Don't worry if it takes a while (~2-4 minutes) to fit the model. The implementation hasn't been optimized yet.
In [24]:
anom_forest = irf.IsoRandForest(random_seed=12345)
In [25]:
anom_forest.fit(example_data)
Moment of Truth Time. Let's see what the anomaly scores look like for the first few entries in the log file.
In [26]:
anom_forest.anom_scores[0:20]
Out[26]:
Hey! Look at that! Our first three entries have anomaly scores much higher than the remaining entries.
Before we move forward, let's try fitting just one random tree and seeing what happens (don't worry, this will run almost instantly)
In [27]:
iTree = irf.IsoRandForest.IsoTree(max_depth=20)
iTree.fitTree(example_data)
In [36]:
print "Depth of row 0: %d\nDepth of row 10: %d" % (iTree.findDepth(example_data[0,:]), iTree.findDepth(example_data[10,:]))
What the numbers above mean is that, for this one random tree, it takes 13 random splits of the original data set to isolate the first row, whereas it takes 20 random splits (the maximum allowable depth of a single tree) to isolate the 11th row (actually, the 11th row wasn't quite isolated -- we just use the term isolated to signify that we've reached a leaf node in the tree).

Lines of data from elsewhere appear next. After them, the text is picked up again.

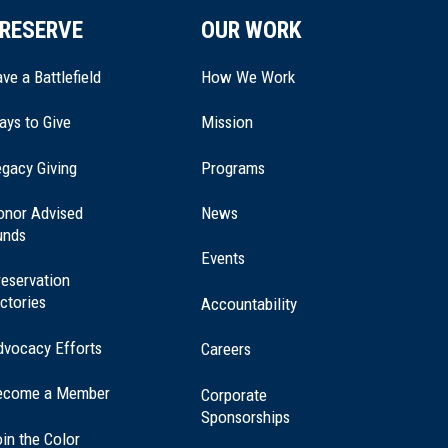
RESERVE
OUR WORK
ve a Battlefield
How We Work
ays to Give
Mission
(opens
gacy Giving
Programs
in
a
onor Advised
News
new
unds
window)
Events
eservation
ctories
Accountability
dvocacy Efforts
Careers
ecome a Member
Corporate
Sponsorships
in the Color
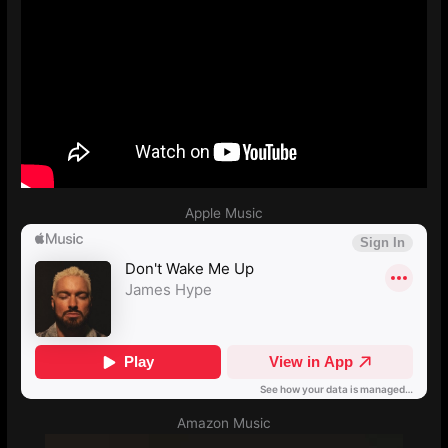
Apple Music
Amazon Music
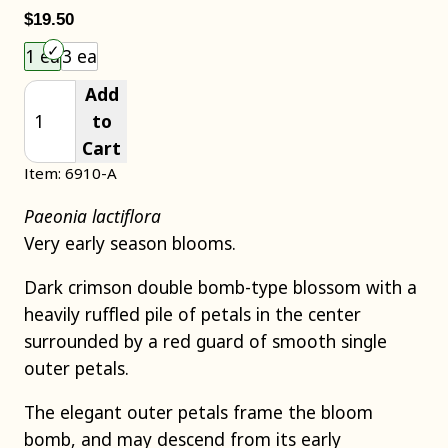
$19.50
Choose an item size to add to your cart.
1 ea
3 ea
Add
to
Cart
Item: 6910-A
Paeonia lactiflora
Very early season blooms.
Dark crimson double bomb-type blossom with a
heavily ruffled pile of petals in the center
surrounded by a red guard of smooth single
outer petals.
The elegant outer petals frame the bloom
bomb, and may descend from its early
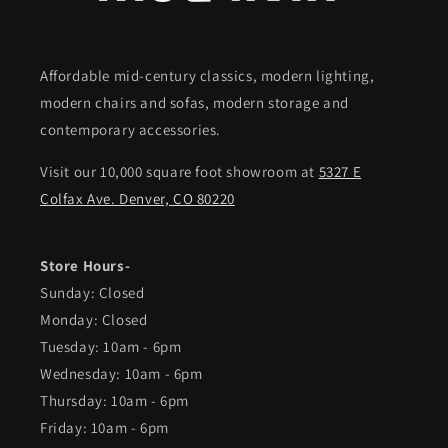
Affordable mid-century classics, modern lighting,
modern chairs and sofas, modern storage and
contemporary accessories.
Visit our 10,000 square foot showroom at
5327 E
Colfax Ave. Denver, CO 80220
Store Hours-
Sunday: Closed
Monday: Closed
Tuesday: 10am - 6pm
Wednesday: 10am - 6pm
Thursday: 10am - 6pm
Friday: 10am - 6pm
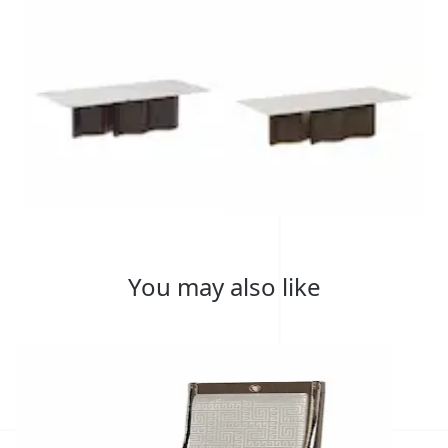
You may also like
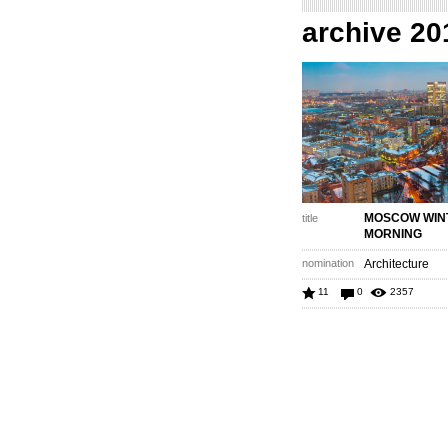
archive 20
MOSCOW WIN
title
MORNING
nomination
Architecture
11
0
2357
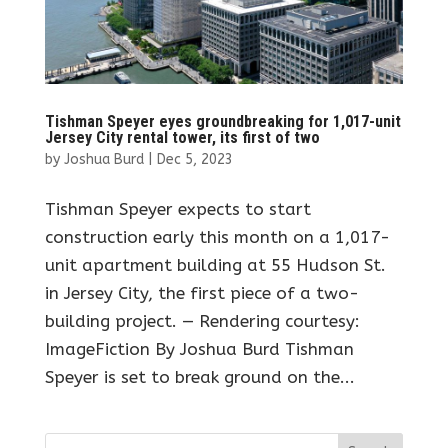
Tishman Speyer eyes groundbreaking for 1,017-unit
Jersey City rental tower, its first of two
by
Joshua Burd
|
Dec 5, 2023
Tishman Speyer expects to start
construction early this month on a 1,017-
unit apartment building at 55 Hudson St.
in Jersey City, the first piece of a two-
building project. — Rendering courtesy:
ImageFiction By Joshua Burd Tishman
Speyer is set to break ground on the...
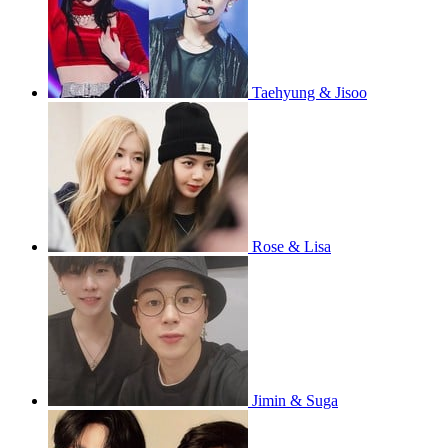
Taehyung & Jisoo
Rose & Lisa
Jimin & Suga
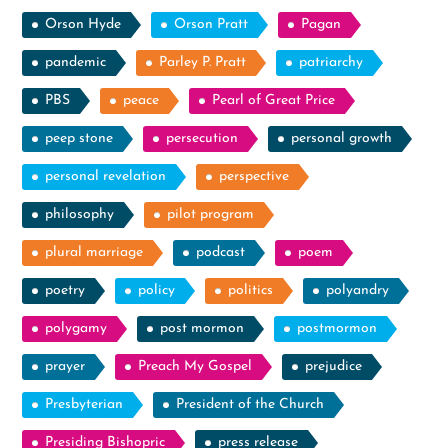
Orson Hyde
Orson Pratt
Pagan
pandemic
Parley P. Pratt
patriarchy
PBS
peace
Pearl of Great Price
peep stone
persecution
personal growth
personal revelation
perspective
philosophy
pilot program
plural marriage
podcast
poem
poetry
policy
politics
polyandry
polygamy
post mormon
postmormon
prayer
Preach My Gospel
prejudice
Presbyterian
President of the Church
Presiding Bishopric
press release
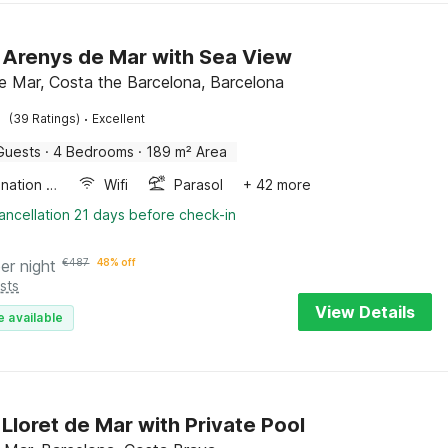
in Arenys de Mar with Sea View
e Mar, Costa the Barcelona, Barcelona
·
(39 Ratings)
Excellent
Guests
·
4 Bedrooms
·
189 m² Area
Combination microwave
Wifi
Parasol
+ 42 more
ancellation 21 days before check-in
er night
€
487
48% off
sts
View Details
e available
n Lloret de Mar with Private Pool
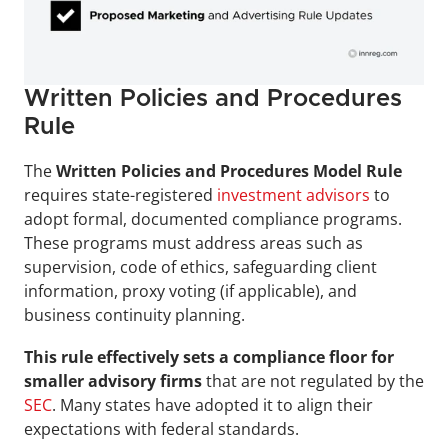
Written Policies and Procedures 
Rule
The 
Written Policies and Procedures Model Rule
requires state-registered 
investment advisors
 to 
adopt formal, documented compliance programs. 
These programs must address areas such as 
supervision, code of ethics, safeguarding client 
information, proxy voting (if applicable), and 
business continuity planning.
This rule effectively sets a compliance floor for 
smaller advisory firms
 that are not regulated by the 
SEC
. Many states have adopted it to align their 
expectations with federal standards.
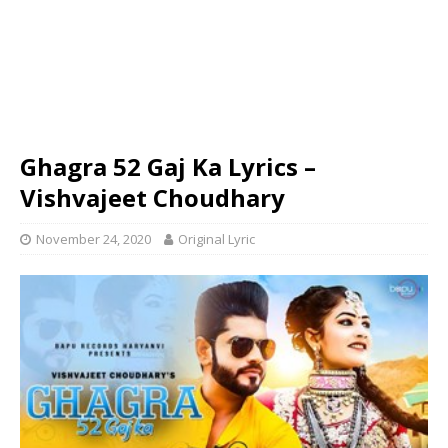
Ghagra 52 Gaj Ka Lyrics –
Vishvajeet Choudhary
November 24, 2020
Original Lyric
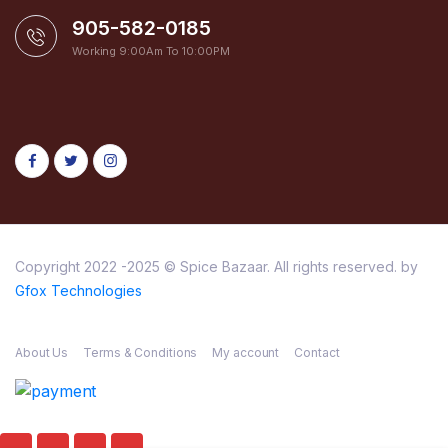
905-582-0185
Working 9:00Am To 10:00PM
Copyright 2022 -2025 © Spice Bazaar. All rights reserved. by
Gfox Technologies
About Us
Terms & Conditions
My account
Contact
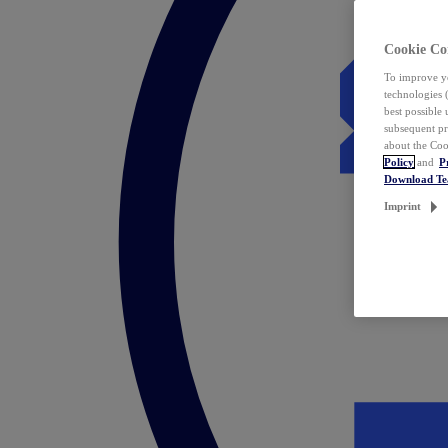
Cookie Co
To improve yo
technologies 
best possible
subsequent pr
about the Coo
Policy
and
P
Download T
Imprint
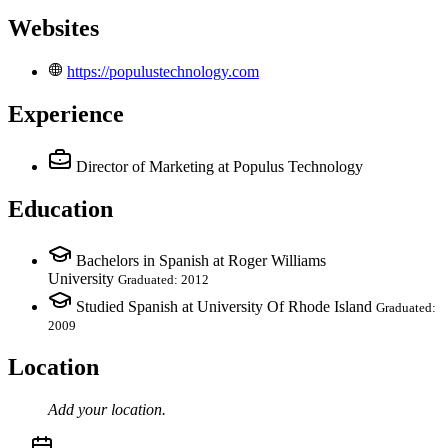
Websites
https://populustechnology.com
Experience
Director of Marketing
at Populus Technology
Education
Bachelors in Spanish at Roger Williams
University
Graduated: 2012
Studied Spanish at University Of Rhode Island
Graduated:
2009
Location
Add your
location
.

The anomaly scores above represent the average of all such depths for a point, then normalized to be in the interval (0, 1).
In [46]:
df['user'] = df['user'].apply(lambda x: str(x))
df['anom'] = '0'
anom_mask = anom_forest.anom_scores > .65
df.loc[anom_mask, 'anom'] = '1'
In [47]:
g = gg.ggplot(gg.aes(x='login_time', y='session_len', color='anom'), data=df) +\
gg.geom_point()
print g
Notice that above, most of our anomalous points are pretty far from the center of either user cluster. However, we have three points that are well inside user 0's cluster. If those points belonged to user 1, they're pretty extreme outliers and definitely worth looking into a little closer.
In [48]:
print df[anom_mask]
Look at that. Our first three rows have login times that are way too late in the day for user 1. You were a worthy adversary, user 0, but not worthy enough to best the iForest algorithm.